Brunet pokręcił głową i udał się zaraz za
nią. Na dole uśmiechnięta Anne zaprosiła ich gestem do stołu, przy nim siedział
już Pan Willow. Na jego nosie spoczywały okulary. Widocznie musiał coś czytać,
bo zwykle ich nie nosi. Gdy zobaczył dziewczynę zsuną okulary na czubek
wąskiego nosa, po czym zmierzył ją wzrokiem, ale nic nie powiedział. Wtem wpadł
do jadalni Ostin z krzykiem.
- Zostawcie
coś dla mnie! Jestem głodny! – zaśmiał się i usiadł koło Jessici zadowolony. Z
drugiej strony siedział brązowooki. Anne
położyła kanapki na stół i dzbanek herbaty. Od razu szatyn szybkim ruchem
zgarnął ostatnią kanapkę, która pozostała na talerzu. Prędko pałaszował
jedzenie. Tradycją było, że szarooki musiał zrobić coś brunetowi. Złapał za
dzbanek, zanim zrobił to kumpel i nalał sobie kubek herbaty, patrząc na bruneta
z dumą.
- Częstuj
się – Alex przewrócił oczami i zaśmiał się – Jess… jesteś jeszcze głodna? –
popatrzył uważnie na dziewczynę. Zauważył, że czuła się dziwnie w obecności
staruszka, bo milczał. Może to i dobrze. Lepiej, żeby nic teraz nie mówił.
- Nie. Ja
już dziękuję – uśmiechnęła się lekko. -
Świętnie Pani gotuje – zwróciła się do Anne, która na te słowa rozpromieniała.
- Ach… Miało
mi to słyszeć. Naprawdę..choć to tylko kanapki – odwzajemniła uśmiech – Ja już
zacznę sprzątać – wstała od stołu i zaczęła zbierać talerze.
- Alex
dzisiaj zmywa! – szatyn skrzyżował ręce na
klatce piersiowej – Wczoraj robiłem to ja. Dzisiaj Twoja kolej – pociągnął
blondynkę za sobą – Przygotowałem nam różne gry. Chodź na górę ! – krzyknął
wesoło.
Brązowooki nie skomentował tego tylko zabrał
się za zniesienie wszystkich brudnych naczyń. Starał się wyręczyć Anne,
ponieważ zmywarka niestety się zepsuła i poszła do naprawy, no cóż. Złośliwość
rzeczy martwych… Uśmiechnął się pod nosem, przypominając sobie zawstydzoną Jessice.

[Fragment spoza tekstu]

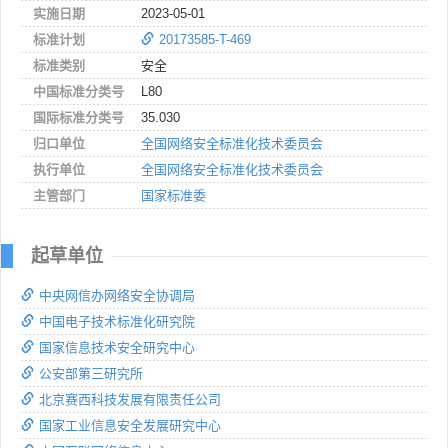
实施日期
2023-05-01
标准计划
20173585-T-469
标准类别
安全
中国标准分类号
L80
国际标准分类号
35.030
归口单位
全国网络安全标准化技术委员会
执行单位
全国网络安全标准化技术委员会
主管部门
国家标准委
起草单位
中央网信办网络安全协调局
中国电子技术标准化研究院
国家信息技术安全研究中心
公安部第三研究所
北京赛西科技发展有限责任公司
国家工业信息安全发展研究中心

Z jego myśli wybił go dziadek, który przyszedł do kuchni z gazetą w ręce.
- W kraju
wzrasta bezrobocie. Dobrze, że jestem już na emeryturze. Młodzieńcze ucz się
dużo, żebyś miał dobrą pracę – mężczyzna wypalił bez niczego. Czasami dziadek
mówił, jak do kogoś głupiego. Przecież to oczywiste, że Alex ma być pilnym
uczniem. Tak twierdzili wszyscy. - To Jessica prawda? Ależ ona urosła! Pamiętam, jak jeszcze była mała – zmienił
szybko temat. Wskazał dłonią wzrost dziewczyny.
- Ty ją
znasz? – brunet zmarszczył brwi. Było to dość dziwne.
- Oczywiście! Znałem jej ojca. Dobry i uczciwy facet. Poznaliśmy się w wojsku. To były czasy. Pamiętam, jak pewnej nocy zrobiliśmy taki głupi żart i nam się oberwało – zadumał się we własnych wspomnieniach. Alex kontynuował mycie naczyń. Zna jej ojca? W sumie Jessica nie opowiadała o swoich rodzicach. Zresztą nawet nie pytał.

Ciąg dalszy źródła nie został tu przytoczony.